Problem description: Rewrite the lines from the one containing "Print R, t and" up to and including the one containing "-0.006590, 0.789755, -1.818280]]", switching "lens line" to "camera line" and changing nothing else. Leave the pictures out of your answer.

Data section:
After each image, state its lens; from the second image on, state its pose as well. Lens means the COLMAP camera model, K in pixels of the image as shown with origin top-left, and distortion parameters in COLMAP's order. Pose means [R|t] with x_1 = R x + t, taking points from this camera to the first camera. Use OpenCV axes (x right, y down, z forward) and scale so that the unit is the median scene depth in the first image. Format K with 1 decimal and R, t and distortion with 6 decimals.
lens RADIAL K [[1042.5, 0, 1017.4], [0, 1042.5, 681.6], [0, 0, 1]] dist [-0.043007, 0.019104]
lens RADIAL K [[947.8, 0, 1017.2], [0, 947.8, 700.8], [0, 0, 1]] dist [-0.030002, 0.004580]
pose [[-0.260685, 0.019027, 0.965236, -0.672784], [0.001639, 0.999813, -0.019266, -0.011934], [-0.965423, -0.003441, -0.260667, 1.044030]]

==

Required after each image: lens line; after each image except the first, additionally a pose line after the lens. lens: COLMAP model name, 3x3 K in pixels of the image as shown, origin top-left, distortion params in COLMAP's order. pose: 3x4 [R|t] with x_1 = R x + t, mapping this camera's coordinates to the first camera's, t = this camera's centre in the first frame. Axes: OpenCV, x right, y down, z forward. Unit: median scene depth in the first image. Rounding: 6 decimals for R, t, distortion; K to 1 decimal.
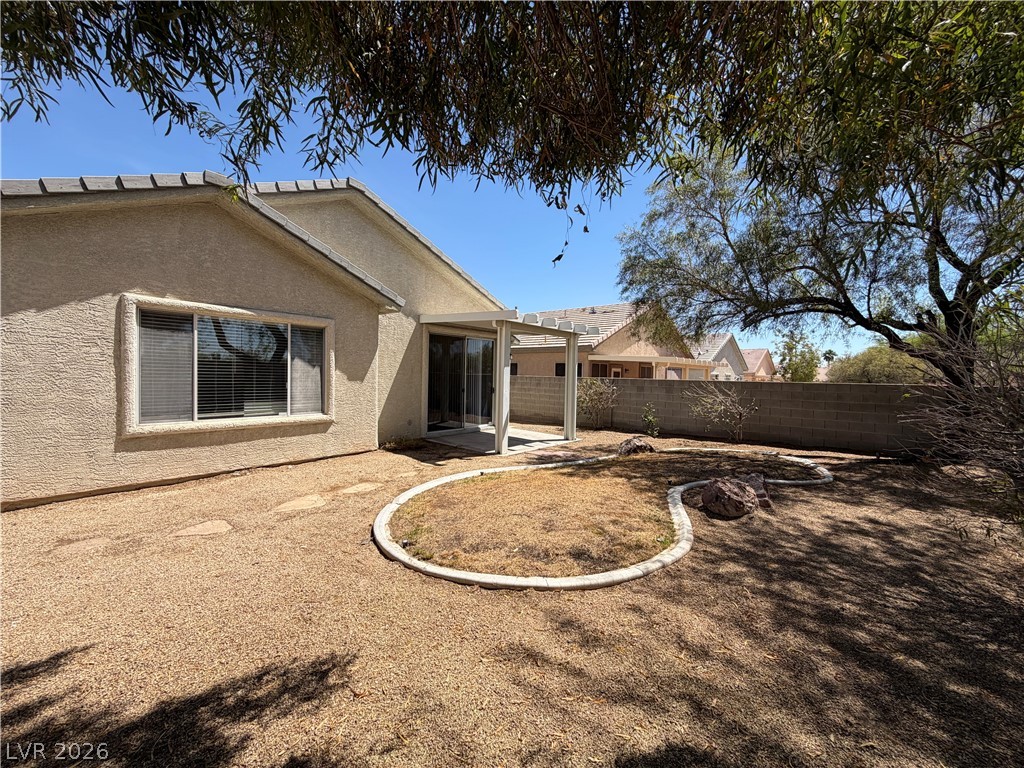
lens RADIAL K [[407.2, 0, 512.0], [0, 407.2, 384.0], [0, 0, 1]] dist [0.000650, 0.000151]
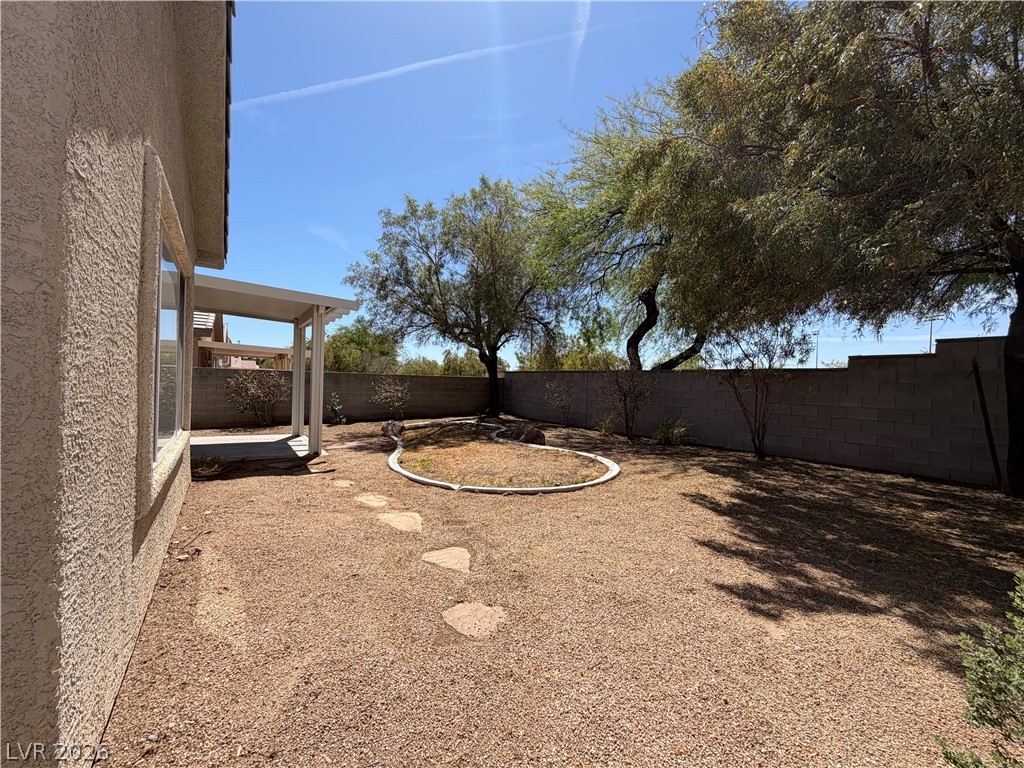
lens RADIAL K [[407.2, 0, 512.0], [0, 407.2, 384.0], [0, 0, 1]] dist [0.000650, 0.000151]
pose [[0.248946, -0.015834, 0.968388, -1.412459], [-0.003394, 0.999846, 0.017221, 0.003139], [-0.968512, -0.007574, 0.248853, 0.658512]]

...

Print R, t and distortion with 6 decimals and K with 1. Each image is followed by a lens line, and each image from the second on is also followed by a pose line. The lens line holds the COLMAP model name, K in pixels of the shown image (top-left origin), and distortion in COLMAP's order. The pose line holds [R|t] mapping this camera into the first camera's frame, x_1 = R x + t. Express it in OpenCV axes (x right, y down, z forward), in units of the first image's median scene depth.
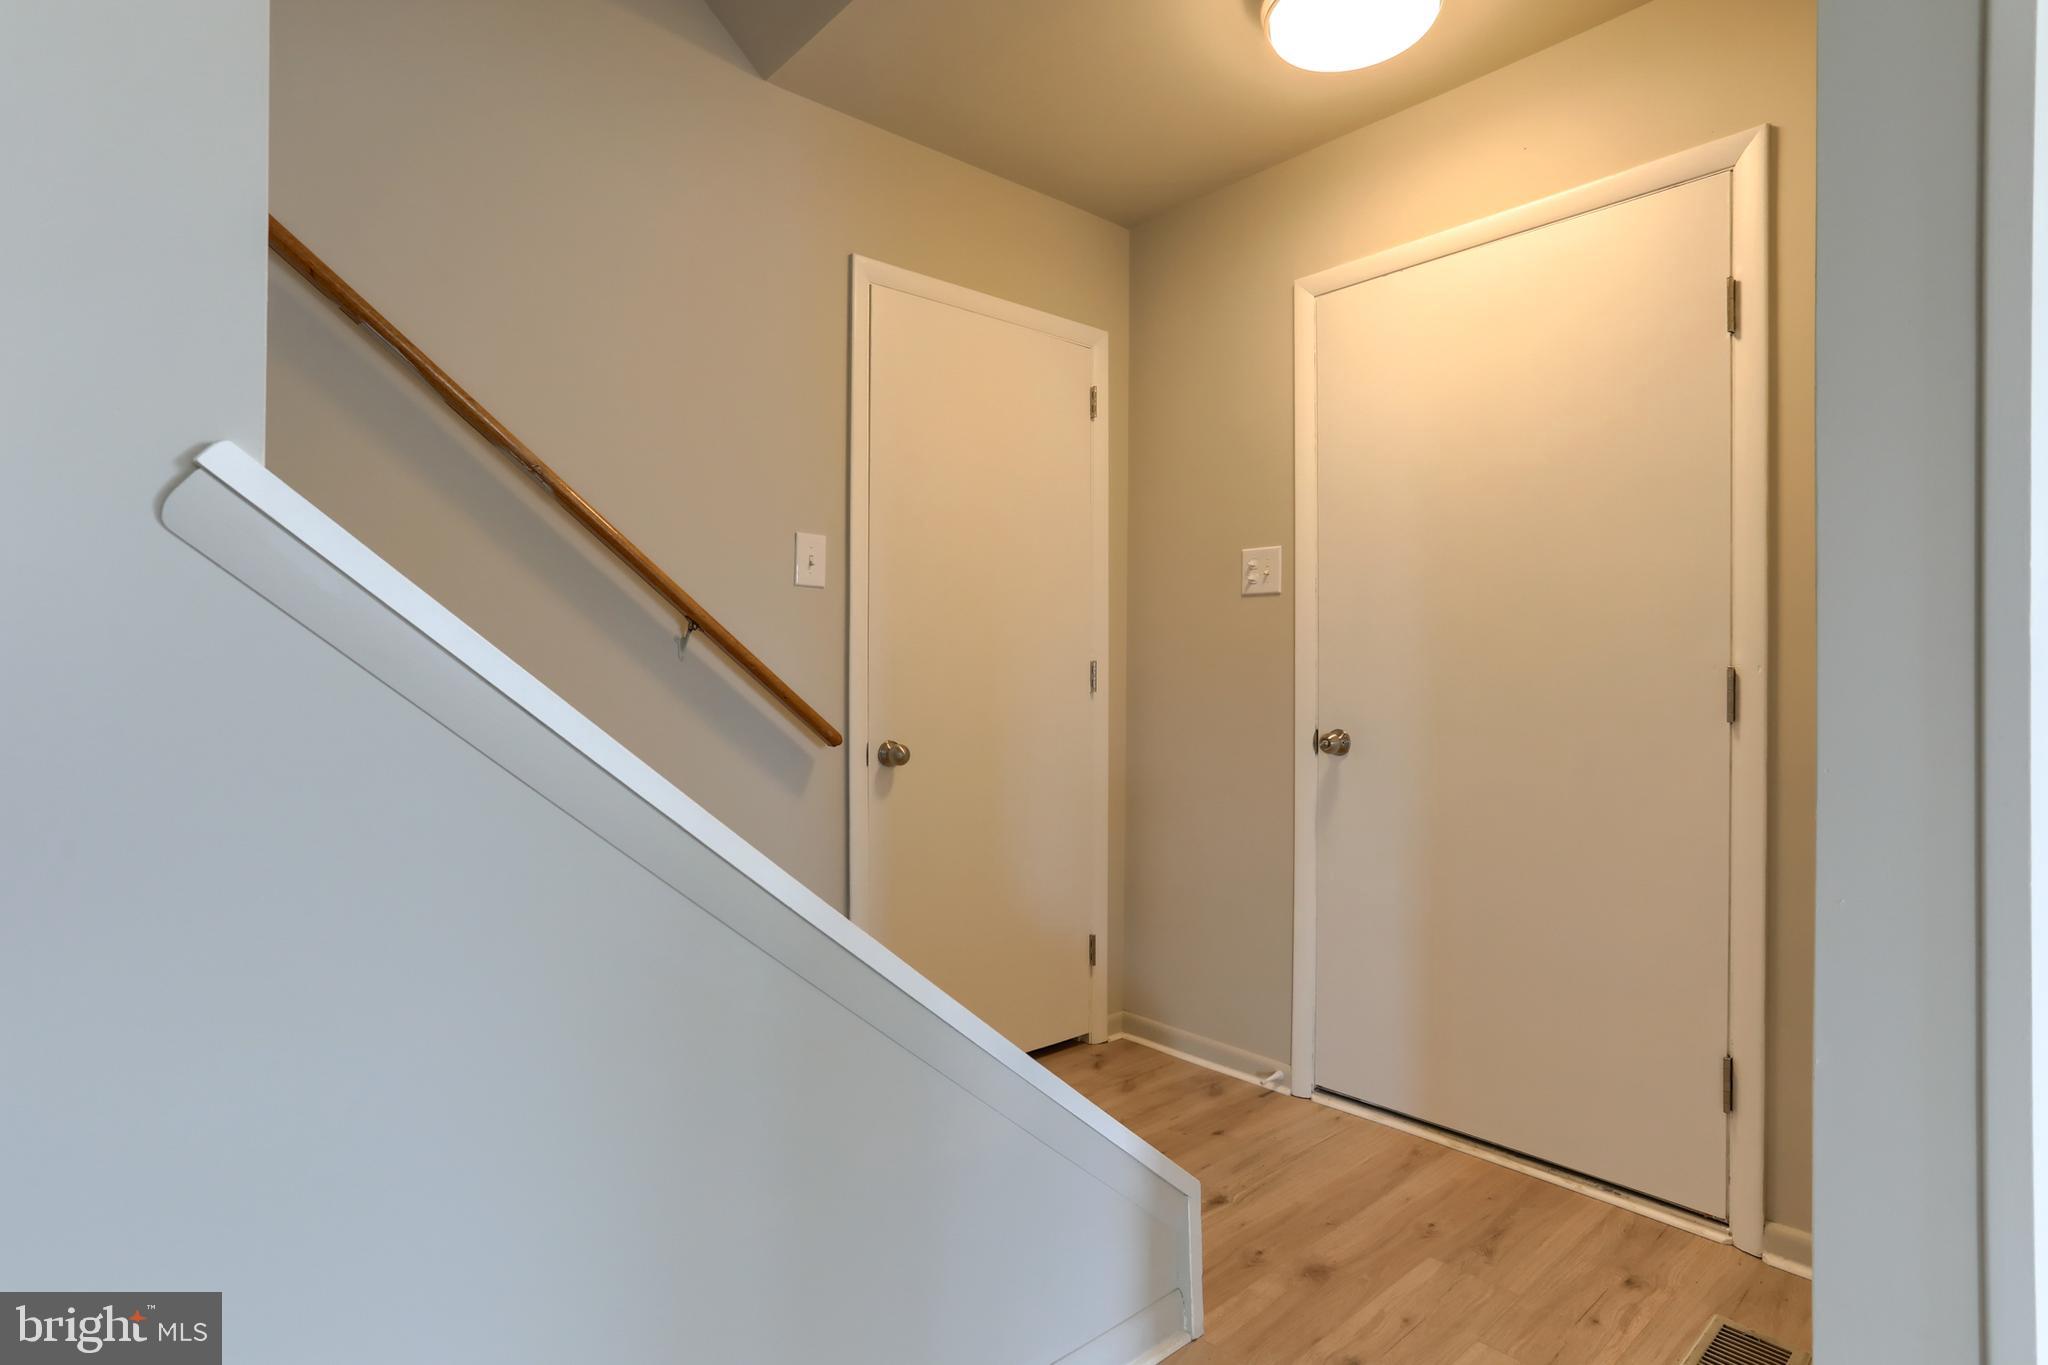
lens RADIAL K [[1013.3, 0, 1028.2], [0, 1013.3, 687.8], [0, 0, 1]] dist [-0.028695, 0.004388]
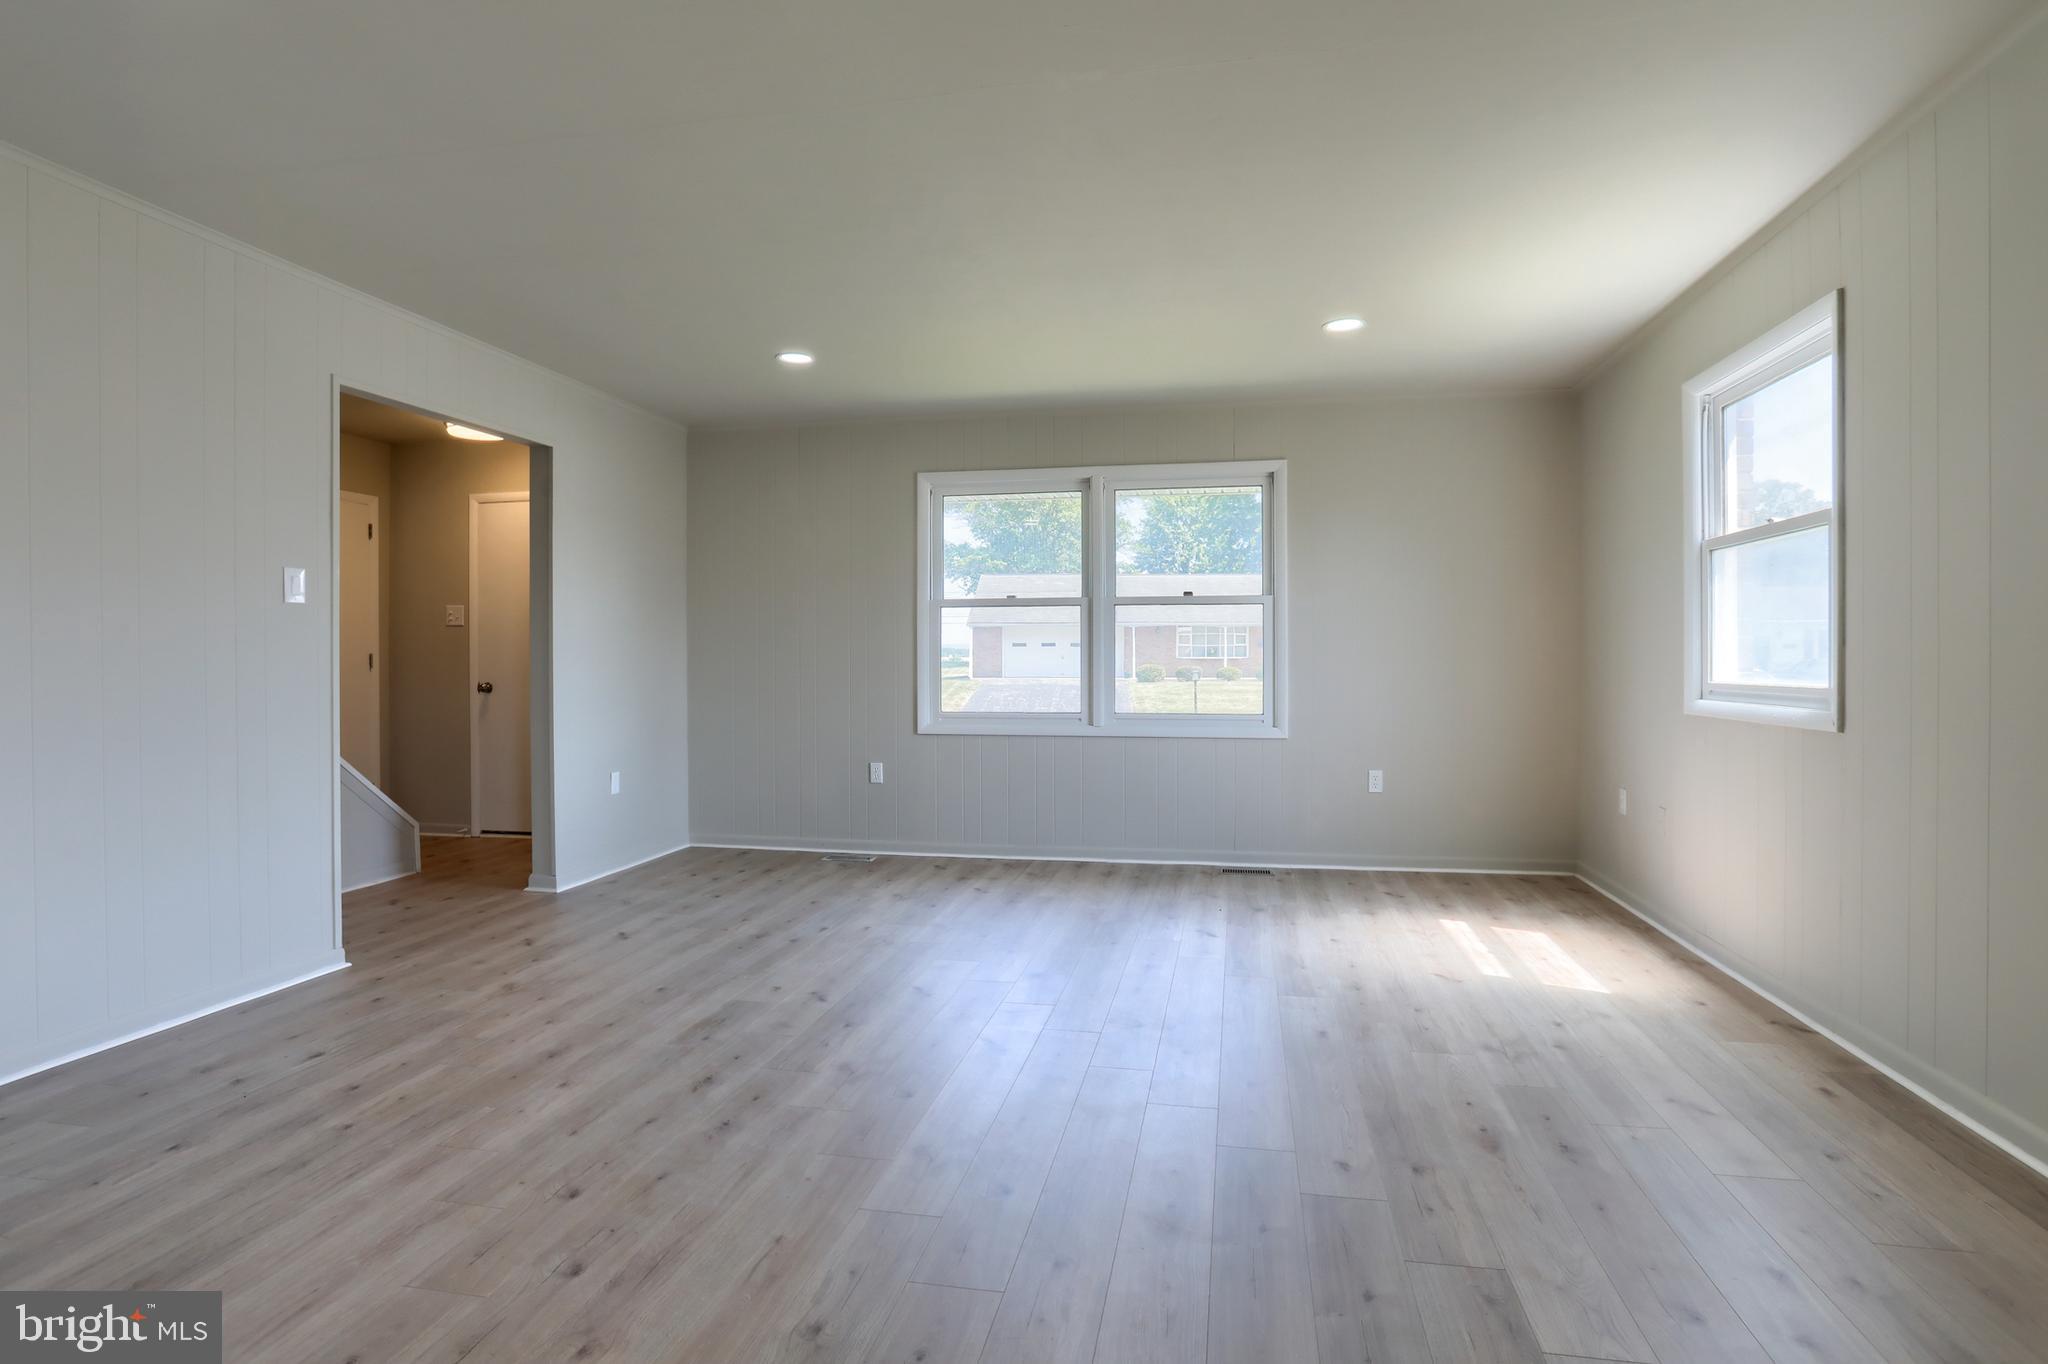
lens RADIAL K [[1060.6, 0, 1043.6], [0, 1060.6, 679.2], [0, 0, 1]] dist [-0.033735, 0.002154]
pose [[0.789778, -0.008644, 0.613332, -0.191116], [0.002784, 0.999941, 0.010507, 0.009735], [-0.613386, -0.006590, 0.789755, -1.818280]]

Solved exercise:
Print R, t and distortion with 6 decimals and K with 1. Each image is followed by a camera line, and each image from the second on is also followed by a pose line. The camera line holds the COLMAP model name, K in pixels of the shown image (top-left origin), and distortion in COLMAP's order. The pose line holds [R|t] mapping this camera into the first camera's frame, x_1 = R x + t. Express it in OpenCV axes (x right, y down, z forward), in units of the first image's median scene depth.
lens RADIAL K [[1013.3, 0, 1028.2], [0, 1013.3, 687.8], [0, 0, 1]] dist [-0.028695, 0.004388]
lens RADIAL K [[1060.6, 0, 1043.6], [0, 1060.6, 679.2], [0, 0, 1]] dist [-0.033735, 0.002154]
pose [[0.789778, -0.008644, 0.613332, -0.191116], [0.002784, 0.999941, 0.010507, 0.009735], [-0.613386, -0.006590, 0.789755, -1.818280]]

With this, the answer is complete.